Jared is disappointed that he doesn’t get to go to school like the other kids. Josh teases him sometimes and he gets so frustrated that one day he changes and bits out at Josh in his wolf form. He gets a spanking for that and a time out and he doesn’t do it again. Josh got a spanking too and had to apologize to Jared. After that, they form a wired bond over school. Josh doesn’t like to go so when he gets home he tells Jared about what he did and Jared helps him as best he can with the homework. In trade when their parents aren’t watching Jared acts like the pet that they aren’t allowed to have. This leads to Josh asking Donna one day if he can take Jared as Jay the wolf to school for pet show and tell day. That night they both get a long lecture that while Jared may sometimes look like a dog he isn’t one. Even though he has a collar he isn’t going to be lead around on a leash, it’s not right. Since Jared doesn’t have full control over his transformation what would happen if he changed in the middle of class? Everyone else would be scared and Jared would be taken away, they might never see him again. That someone might hurt Jared because they were scared. At this Jared got scared and started to cry. He was so emotional he transformed his little wolf self, howling in despair. It took a lot of hugging, petting, and telling him they wouldn’t let that happen and that it was safe for him to calm down. They point out that while Jared is safe at home they still have to be careful. Especially when anyone is over, even friends and family. They might wonder why Jared and Jay were never in the same room together.

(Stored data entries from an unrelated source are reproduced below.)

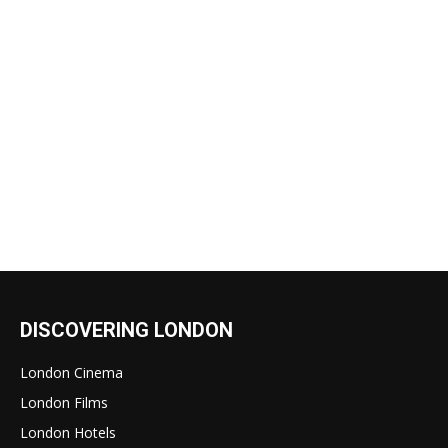
DISCOVERING LONDON
London Cinema
London Films
London Hotels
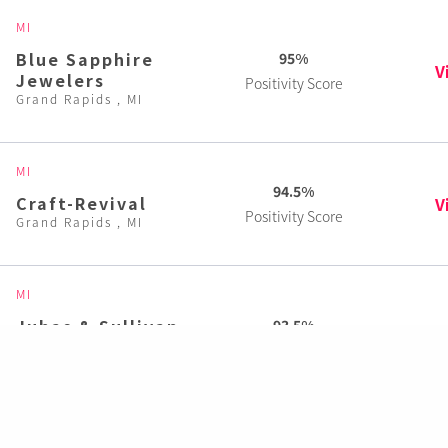
MI
Blue Sapphire
95%
V
Jewelers
Positivity Score
Grand Rapids , MI
MI
94.5%
Craft-Revival
V
Positivity Score
Grand Rapids , MI
MI
Juhas & Sullivan
93.5%
V
Jewelry Design
Positivity Score
Grand Rapids , MI
MI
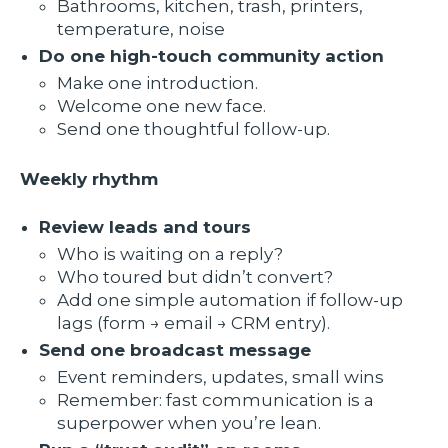
Bathrooms, kitchen, trash, printers,
temperature, noise
Do one high-touch community action
Make one introduction.
Welcome one new face.
Send one thoughtful follow-up.
Weekly rhythm
Review leads and tours
Who is waiting on a reply?
Who toured but didn’t convert?
Add one simple automation if follow-up
lags (form → email → CRM entry).
Send one broadcast message
Event reminders, updates, small wins
Remember: fast communication is a
superpower when you’re lean.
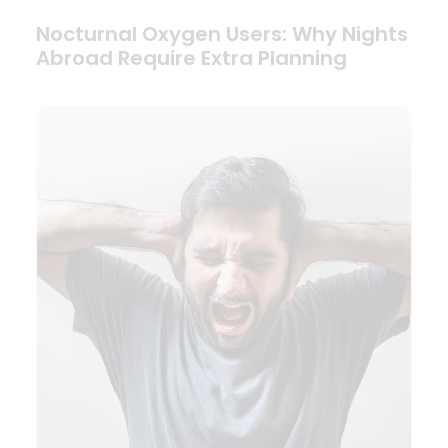
Nocturnal Oxygen Users: Why Nights
Abroad Require Extra Planning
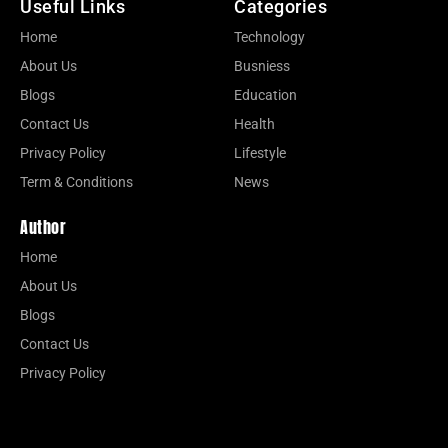
Useful Links
Categories
Home
Technology
About Us
Busniess
Blogs
Education
Contact Us
Health
Privacy Policy
Lifestyle
Term & Conditions
News
Author
Home
About Us
Blogs
Contact Us
Privacy Policy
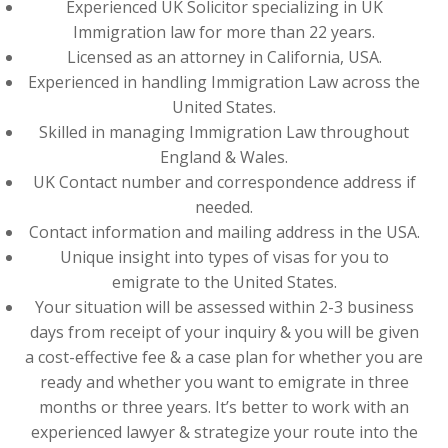
Experienced UK Solicitor specializing in UK
Immigration law for more than 22 years.
Licensed as an attorney in California, USA.
Experienced in handling Immigration Law across the
United States.
Skilled in managing Immigration Law throughout
England & Wales.
UK Contact number and correspondence address if
needed.
Contact information and mailing address in the USA.
Unique insight into types of visas for you to
emigrate to the United States.
Your situation will be assessed within 2-3 business
days from receipt of your inquiry & you will be given
a cost-effective fee & a case plan for whether you are
ready and whether you want to emigrate in three
months or three years. It’s better to work with an
experienced lawyer & strategize your route into the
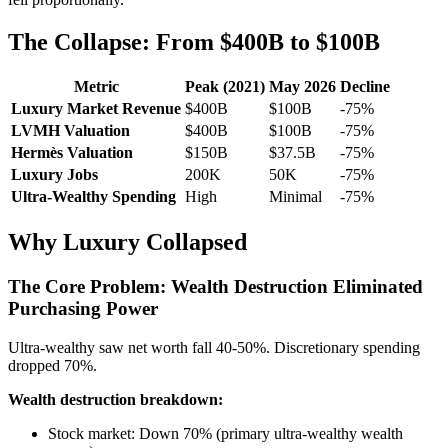
The Collapse: From $400B to $100B
Metric
Peak (2021)
May 2026
Decline
Luxury Market Revenue
$400B
$100B
-75%
LVMH Valuation
$400B
$100B
-75%
Hermès Valuation
$150B
$37.5B
-75%
Luxury Jobs
200K
50K
-75%
Ultra-Wealthy Spending
High
Minimal
-75%
Why Luxury Collapsed
The Core Problem: Wealth Destruction Eliminated
Purchasing Power
Ultra-wealthy saw net worth fall 40-50%. Discretionary spending
dropped 70%.
Wealth destruction breakdown:
Stock market: Down 70% (primary ultra-wealthy wealth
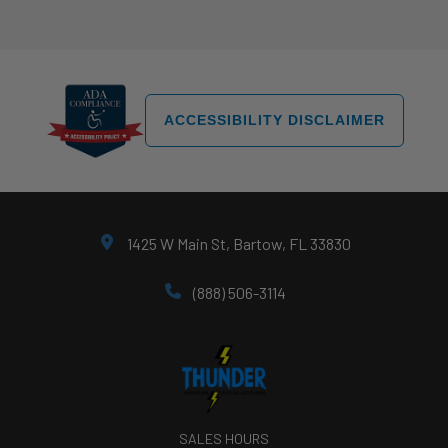
ACCESSIBILITY DISCLAIMER
1425 W Main St, Bartow, FL 33830
(888) 506-3114
SALES HOURS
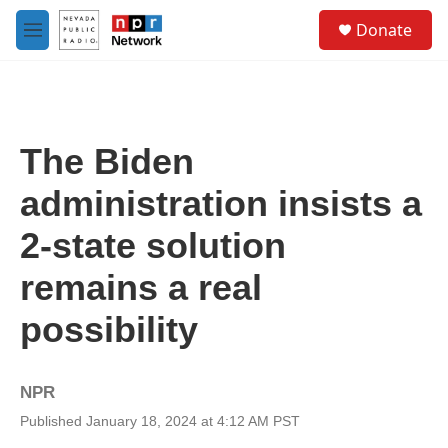
Skip to main content
S
Donate
e
M
a
e
r
n
c
u
h
u
The Biden
e
r
administration insists a
y
2-state solution
remains a real
possibility
NPR
Published January 18, 2024 at 4:12 AM PST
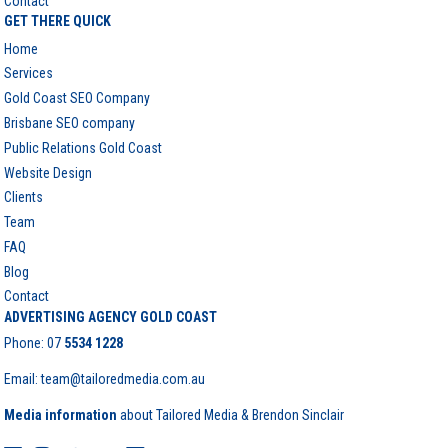
Contact
GET THERE QUICK
Home
Services
Gold Coast SEO Company
Brisbane SEO company
Public Relations Gold Coast
Website Design
Clients
Team
FAQ
Blog
Contact
ADVERTISING AGENCY GOLD COAST
Phone:
07
5534 1228
Email: team@tailoredmedia.com.au
Media information
about Tailored Media & Brendon Sinclair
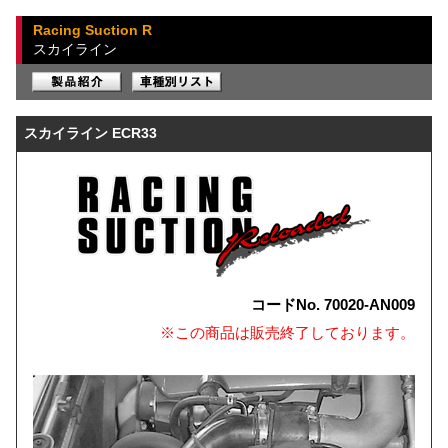
Racing Suction R
スカイライン
スカイライン ECR33
コードNo. 70020-AN009
※この商品は販売終了しております。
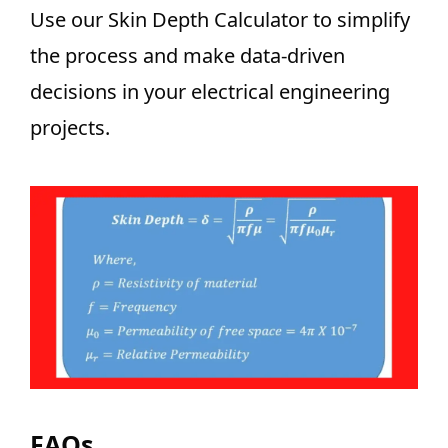
Use our Skin Depth Calculator to simplify
the process and make data-driven
decisions in your electrical engineering
projects.
FAQs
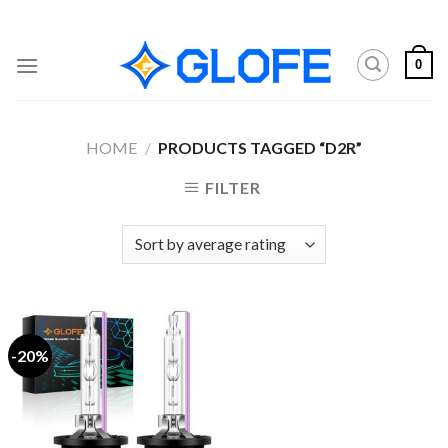
Skip
to
content
0
HOME
/
PRODUCTS TAGGED “D2R”
FILTER
-20%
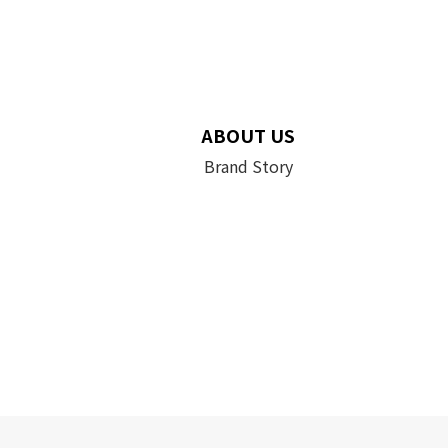
ABOUT US
Brand Story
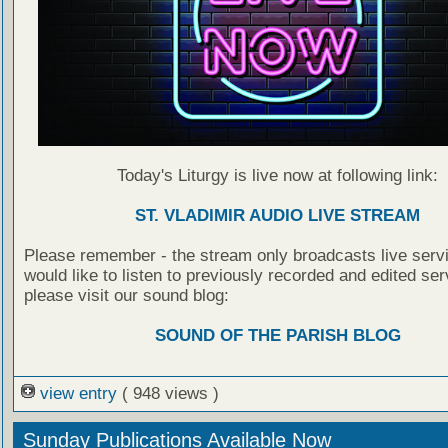
Today's Liturgy is live now at following link:
ST. VLADIMIR AUDIO LIVE STREAM
Please remember - the stream only broadcasts live servi
would like to listen to previously recorded and edited ser
please visit our sound blog:
SOUND OF THE PARISH BLOG
view entry
( 948 views )
Sunday Publications Available Now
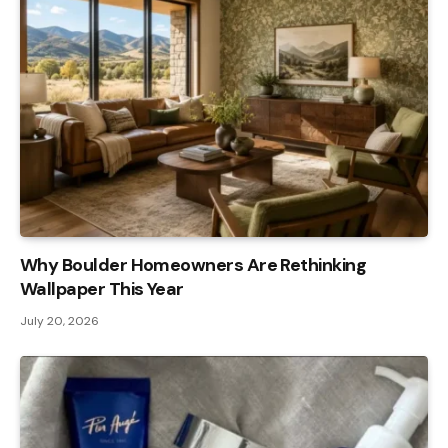
Why Boulder Homeowners Are Rethinking
Wallpaper This Year
July 20, 2026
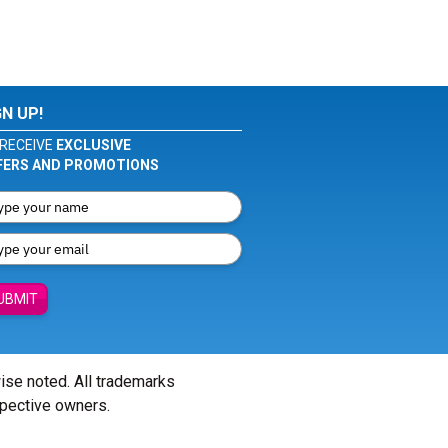
GN UP!
RECEIVE
EXCLUSIVE
FERS AND PROMOTIONS
UBMIT
wise noted. All trademarks
spective owners.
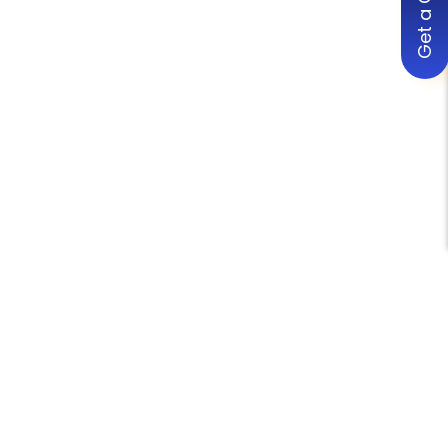
Get a Quote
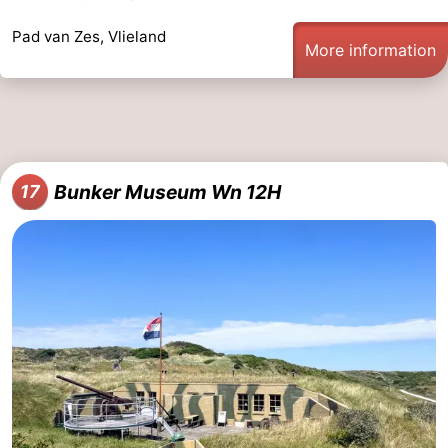
Pad van Zes, Vlieland
More information
Bunker Museum Wn 12H
17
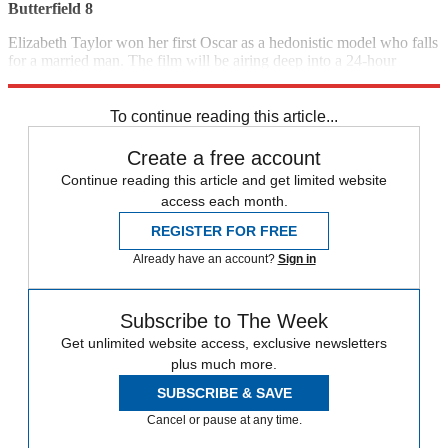
Butterfield 8
Elizabeth Taylor won her first Oscar as a hedonistic model who falls
for a married man. The film will be airing deep into a 24-hour
memorial tribute to the late actress. (1960)
8 p.m., TCM
To continue reading this article...
Create a free account
Continue reading this article and get limited website
access each month.
REGISTER FOR FREE
Already have an account?
Sign in
Subscribe to The Week
Get unlimited website access, exclusive newsletters
plus much more.
SUBSCRIBE & SAVE
Cancel or pause at any time.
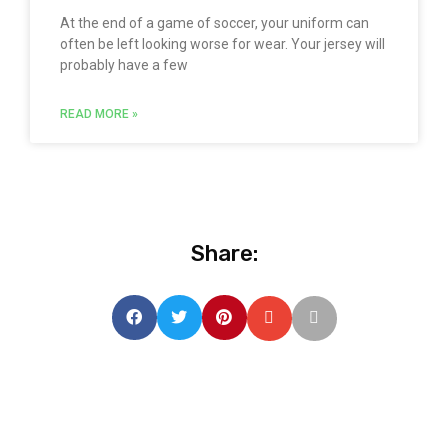
At the end of a game of soccer, your uniform can
often be left looking worse for wear. Your jersey will
probably have a few
READ MORE »
Share:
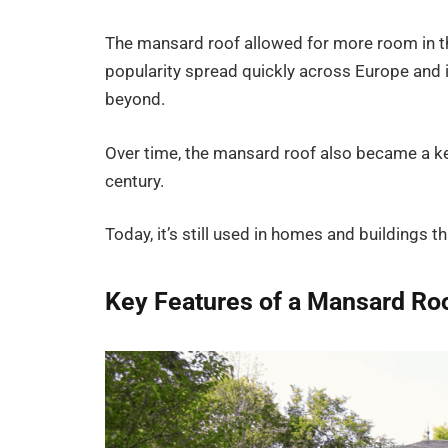
The mansard roof allowed for more room in the
popularity spread quickly across Europe and i
beyond.
Over time, the mansard roof also became a key
century.
Today, it’s still used in homes and buildings t
Key Features of a Mansard Ro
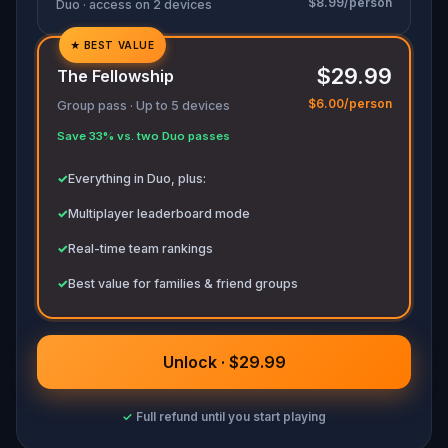
$8.99/person
Duo · access on 2 devices
★
BEST VALUE
✓
$29.99
The Fellowship
✓
$6.00/person
Group pass · Up to 5 devices
✓
Save 33% vs. two Duo passes
✓
✓
Everything in Duo, plus:
✓
Multiplayer leaderboard mode
✓
Real-time team rankings
✓
Best value for families & friend groups
Unlock · $29.99
✓
Full refund until you start playing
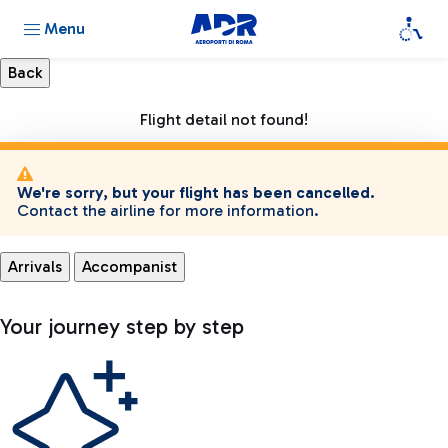
Menu
Flight detail not found!
We're sorry, but your flight has been cancelled.
Contact the airline for more information.
Arrivals
Accompanist
Your journey step by step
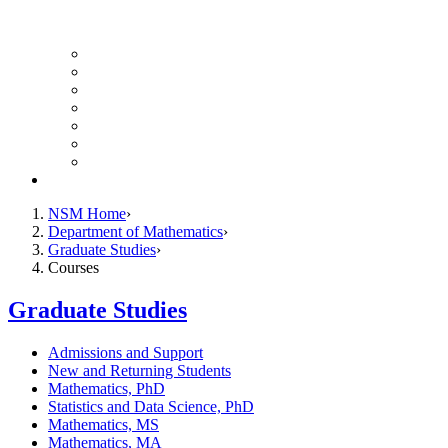
UH Math Colloquium
Seminars & Events
Course Listing (Undergraduate)
Course Listing (Graduate)
HireNSM Math Job Board
Math Graduate Calendar
Math Undergraduate Calendar
Giving
NSM Home
Department of Mathematics
Graduate Studies
Courses
Graduate Studies
Admissions and Support
New and Returning Students
Mathematics, PhD
Statistics and Data Science, PhD
Mathematics, MS
Mathematics, MA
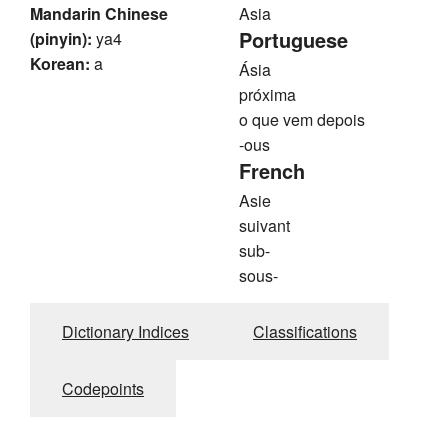
Mandarin Chinese
Asia
Portuguese
(pinyin):
ya4
Korean:
a
Ásia
próxima
o que vem depois
-ous
French
Asie
suivant
sub-
sous-
Dictionary Indices
Classifications
Codepoints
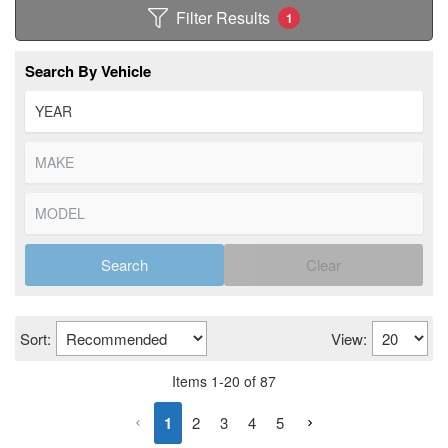
Filter Results
1
Search By Vehicle
Search
Clear
Sort:
View:
Items
1
-
20
of
87
1
2
3
4
5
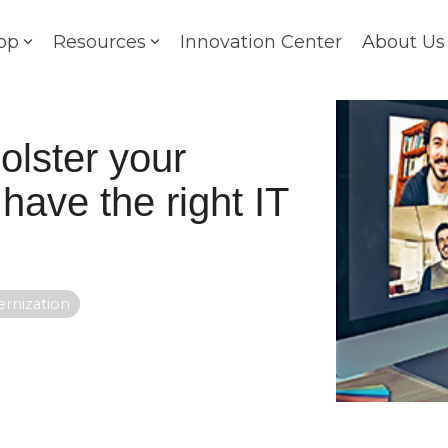
op
Resources
Innovation Center
About Us
lster your
 have the right IT
rnization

For the next few weeks, Jared and Josh go around looking over their shoulders and all around when they want to play as before. But as with all children who haven’t experienced that bad thing from nightmares, their vigilance and worry wore off with each passing day they were not discovered. Their parents did catch on that Jared was helping Josh and made sure that Josh did his homework alone, free of distractions. Jared was to be signed up for homeschooling and a counselor comes out to evaluate the situation and make sure that Donna knows what it is she has to do for Jared. The meeting goes well thanks to all the preplanning and research. In the fall Jared’s course books arrive. Jared is smart and it takes no time at all before he is halfway through the course work. All his private lessons with Josh have helped. The counselor makes a visit to test Jared to see how advanced he is and if he can and should jump ahead. In the end, it is determined that while Jared knows what answers to put down he doesn’t fully grasp all of the concepts. He has memorized a fair bit from Josh’s past work. He will continue on as normal but be made to explain his answers so that if he doesn’t understand completely Donna has time to explain.

For recess, since he doesn’t get it like normal school students he gets to go to the park every other day for an extended period of time. Sometimes he goes as himself and sometimes he goes as his wolf self. On days when he insists on being his wolf self, Donna only takes him for a walk around the park. She is fearful that people will ask questions or that Jared won’t be able to control himself and accidentally transform. She encourages him to be himself when they go to the park and bribes him by allowing him to stay longer to play if he can hold back any transformation. He makes a few friends there and for his birthday his parents have a cake and play date in the park so his friends can come. It isn’t too long and they make sure he has the chance to be Jay before they go so his wolf self will be too tired to come out when they are at the park. It works and Jared gets to be Jay at home after too. It’s one of his best birthdays ever he thinks.